* _WHAT THIS TASK INVOLVES_: Quote all of the material below word for word.

---------- THE INPUT

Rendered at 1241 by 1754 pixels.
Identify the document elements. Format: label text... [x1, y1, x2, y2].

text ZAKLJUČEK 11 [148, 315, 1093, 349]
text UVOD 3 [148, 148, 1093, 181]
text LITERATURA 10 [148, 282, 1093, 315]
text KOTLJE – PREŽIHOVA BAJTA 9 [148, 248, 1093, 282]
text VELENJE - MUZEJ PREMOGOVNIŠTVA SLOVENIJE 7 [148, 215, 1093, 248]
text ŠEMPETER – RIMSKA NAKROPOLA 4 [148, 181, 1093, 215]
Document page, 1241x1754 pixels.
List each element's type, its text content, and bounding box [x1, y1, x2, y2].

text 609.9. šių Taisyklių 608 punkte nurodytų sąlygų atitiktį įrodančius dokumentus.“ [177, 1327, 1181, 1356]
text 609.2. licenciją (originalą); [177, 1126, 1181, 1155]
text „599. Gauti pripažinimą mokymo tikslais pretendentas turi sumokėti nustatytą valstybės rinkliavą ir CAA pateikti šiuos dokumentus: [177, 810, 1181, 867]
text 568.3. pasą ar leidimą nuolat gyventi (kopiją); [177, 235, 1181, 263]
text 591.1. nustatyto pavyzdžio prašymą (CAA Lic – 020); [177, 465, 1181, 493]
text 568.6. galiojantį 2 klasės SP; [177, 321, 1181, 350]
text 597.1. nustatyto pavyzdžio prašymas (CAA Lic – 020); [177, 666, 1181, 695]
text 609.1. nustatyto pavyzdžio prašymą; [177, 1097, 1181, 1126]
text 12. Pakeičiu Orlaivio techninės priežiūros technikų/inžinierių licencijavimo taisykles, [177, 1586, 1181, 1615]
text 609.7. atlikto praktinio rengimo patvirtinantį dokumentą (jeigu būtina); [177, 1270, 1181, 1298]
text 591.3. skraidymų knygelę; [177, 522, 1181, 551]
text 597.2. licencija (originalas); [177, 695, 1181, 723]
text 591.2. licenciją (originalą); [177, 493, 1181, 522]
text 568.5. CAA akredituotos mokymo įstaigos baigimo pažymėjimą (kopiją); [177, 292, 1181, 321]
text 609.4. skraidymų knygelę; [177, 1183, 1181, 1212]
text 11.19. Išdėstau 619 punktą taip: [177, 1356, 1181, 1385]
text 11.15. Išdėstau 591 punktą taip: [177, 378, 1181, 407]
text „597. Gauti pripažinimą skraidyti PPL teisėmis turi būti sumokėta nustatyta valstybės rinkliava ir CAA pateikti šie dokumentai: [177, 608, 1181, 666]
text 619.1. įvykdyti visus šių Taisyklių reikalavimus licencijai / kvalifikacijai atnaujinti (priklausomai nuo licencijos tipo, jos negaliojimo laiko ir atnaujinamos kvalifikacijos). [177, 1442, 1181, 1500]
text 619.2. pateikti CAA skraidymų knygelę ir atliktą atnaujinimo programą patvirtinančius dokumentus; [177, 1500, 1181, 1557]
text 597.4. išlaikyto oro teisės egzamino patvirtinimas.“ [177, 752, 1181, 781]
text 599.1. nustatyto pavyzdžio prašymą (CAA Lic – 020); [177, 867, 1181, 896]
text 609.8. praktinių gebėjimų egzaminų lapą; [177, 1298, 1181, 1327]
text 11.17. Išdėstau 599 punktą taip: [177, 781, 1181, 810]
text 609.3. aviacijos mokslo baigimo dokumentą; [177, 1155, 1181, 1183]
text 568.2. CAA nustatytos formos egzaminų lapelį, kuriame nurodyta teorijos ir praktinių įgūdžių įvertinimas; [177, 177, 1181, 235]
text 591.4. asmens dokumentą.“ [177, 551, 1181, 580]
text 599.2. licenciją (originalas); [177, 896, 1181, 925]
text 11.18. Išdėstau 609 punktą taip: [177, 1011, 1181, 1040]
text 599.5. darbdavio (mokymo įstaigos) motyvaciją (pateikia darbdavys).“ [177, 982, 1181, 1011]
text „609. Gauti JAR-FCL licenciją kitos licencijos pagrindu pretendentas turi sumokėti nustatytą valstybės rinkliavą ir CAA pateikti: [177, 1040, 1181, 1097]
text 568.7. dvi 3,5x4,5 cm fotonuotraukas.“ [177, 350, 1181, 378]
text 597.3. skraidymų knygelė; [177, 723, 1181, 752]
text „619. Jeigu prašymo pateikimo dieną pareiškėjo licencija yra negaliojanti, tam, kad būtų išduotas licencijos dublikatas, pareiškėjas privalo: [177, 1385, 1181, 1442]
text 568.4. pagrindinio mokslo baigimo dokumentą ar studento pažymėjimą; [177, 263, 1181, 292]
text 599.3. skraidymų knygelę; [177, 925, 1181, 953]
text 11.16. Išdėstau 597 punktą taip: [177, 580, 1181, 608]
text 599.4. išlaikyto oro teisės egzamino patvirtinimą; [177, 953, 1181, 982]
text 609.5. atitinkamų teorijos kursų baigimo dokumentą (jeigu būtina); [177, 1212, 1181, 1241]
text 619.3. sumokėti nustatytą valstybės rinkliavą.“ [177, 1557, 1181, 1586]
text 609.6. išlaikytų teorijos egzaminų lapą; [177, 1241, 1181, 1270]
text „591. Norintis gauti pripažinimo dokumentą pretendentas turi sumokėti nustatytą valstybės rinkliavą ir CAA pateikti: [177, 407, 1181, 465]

--------------------

* _WRITTEN SOLUTION_:
Rendered at 1241 by 1754 pixels.
Identify the document elements. Format: label text... [x1, y1, x2, y2].

text ZAKLJUČEK 11 [148, 315, 1093, 349]
text UVOD 3 [148, 148, 1093, 181]
text LITERATURA 10 [148, 282, 1093, 315]
text KOTLJE – PREŽIHOVA BAJTA 9 [148, 248, 1093, 282]
text VELENJE - MUZEJ PREMOGOVNIŠTVA SLOVENIJE 7 [148, 215, 1093, 248]
text ŠEMPETER – RIMSKA NAKROPOLA 4 [148, 181, 1093, 215]
Document page, 1241x1754 pixels.
List each element's type, its text content, and bounding box [x1, y1, x2, y2].

text 609.9. šių Taisyklių 608 punkte nurodytų sąlygų atitiktį įrodančius dokumentus.“ [177, 1327, 1181, 1356]
text 609.2. licenciją (originalą); [177, 1126, 1181, 1155]
text „599. Gauti pripažinimą mokymo tikslais pretendentas turi sumokėti nustatytą valstybės rinkliavą ir CAA pateikti šiuos dokumentus: [177, 810, 1181, 867]
text 568.3. pasą ar leidimą nuolat gyventi (kopiją); [177, 235, 1181, 263]
text 591.1. nustatyto pavyzdžio prašymą (CAA Lic – 020); [177, 465, 1181, 493]
text 568.6. galiojantį 2 klasės SP; [177, 321, 1181, 350]
text 597.1. nustatyto pavyzdžio prašymas (CAA Lic – 020); [177, 666, 1181, 695]
text 609.1. nustatyto pavyzdžio prašymą; [177, 1097, 1181, 1126]
text 12. Pakeičiu Orlaivio techninės priežiūros technikų/inžinierių licencijavimo taisykles, [177, 1586, 1181, 1615]
text 609.7. atlikto praktinio rengimo patvirtinantį dokumentą (jeigu būtina); [177, 1270, 1181, 1298]
text 591.3. skraidymų knygelę; [177, 522, 1181, 551]
text 597.2. licencija (originalas); [177, 695, 1181, 723]
text 591.2. licenciją (originalą); [177, 493, 1181, 522]
text 568.5. CAA akredituotos mokymo įstaigos baigimo pažymėjimą (kopiją); [177, 292, 1181, 321]
text 609.4. skraidymų knygelę; [177, 1183, 1181, 1212]
text 11.19. Išdėstau 619 punktą taip: [177, 1356, 1181, 1385]
text 11.15. Išdėstau 591 punktą taip: [177, 378, 1181, 407]
text „597. Gauti pripažinimą skraidyti PPL teisėmis turi būti sumokėta nustatyta valstybės rinkliava ir CAA pateikti šie dokumentai: [177, 608, 1181, 666]
text 619.1. įvykdyti visus šių Taisyklių reikalavimus licencijai / kvalifikacijai atnaujinti (priklausomai nuo licencijos tipo, jos negaliojimo laiko ir atnaujinamos kvalifikacijos). [177, 1442, 1181, 1500]
text 619.2. pateikti CAA skraidymų knygelę ir atliktą atnaujinimo programą patvirtinančius dokumentus; [177, 1500, 1181, 1557]
text 597.4. išlaikyto oro teisės egzamino patvirtinimas.“ [177, 752, 1181, 781]
text 599.1. nustatyto pavyzdžio prašymą (CAA Lic – 020); [177, 867, 1181, 896]
text 609.8. praktinių gebėjimų egzaminų lapą; [177, 1298, 1181, 1327]
text 11.17. Išdėstau 599 punktą taip: [177, 781, 1181, 810]
text 609.3. aviacijos mokslo baigimo dokumentą; [177, 1155, 1181, 1183]
text 568.2. CAA nustatytos formos egzaminų lapelį, kuriame nurodyta teorijos ir praktinių įgūdžių įvertinimas; [177, 177, 1181, 235]
text 591.4. asmens dokumentą.“ [177, 551, 1181, 580]
text 599.2. licenciją (originalas); [177, 896, 1181, 925]
text 11.18. Išdėstau 609 punktą taip: [177, 1011, 1181, 1040]
text 599.5. darbdavio (mokymo įstaigos) motyvaciją (pateikia darbdavys).“ [177, 982, 1181, 1011]
text „609. Gauti JAR-FCL licenciją kitos licencijos pagrindu pretendentas turi sumokėti nustatytą valstybės rinkliavą ir CAA pateikti: [177, 1040, 1181, 1097]
text 568.7. dvi 3,5x4,5 cm fotonuotraukas.“ [177, 350, 1181, 378]
text 597.3. skraidymų knygelė; [177, 723, 1181, 752]
text „619. Jeigu prašymo pateikimo dieną pareiškėjo licencija yra negaliojanti, tam, kad būtų išduotas licencijos dublikatas, pareiškėjas privalo: [177, 1385, 1181, 1442]
text 568.4. pagrindinio mokslo baigimo dokumentą ar studento pažymėjimą; [177, 263, 1181, 292]
text 599.3. skraidymų knygelę; [177, 925, 1181, 953]
text 11.16. Išdėstau 597 punktą taip: [177, 580, 1181, 608]
text 599.4. išlaikyto oro teisės egzamino patvirtinimą; [177, 953, 1181, 982]
text 609.5. atitinkamų teorijos kursų baigimo dokumentą (jeigu būtina); [177, 1212, 1181, 1241]
text 619.3. sumokėti nustatytą valstybės rinkliavą.“ [177, 1557, 1181, 1586]
text 609.6. išlaikytų teorijos egzaminų lapą; [177, 1241, 1181, 1270]
text „591. Norintis gauti pripažinimo dokumentą pretendentas turi sumokėti nustatytą valstybės rinkliavą ir CAA pateikti: [177, 407, 1181, 465]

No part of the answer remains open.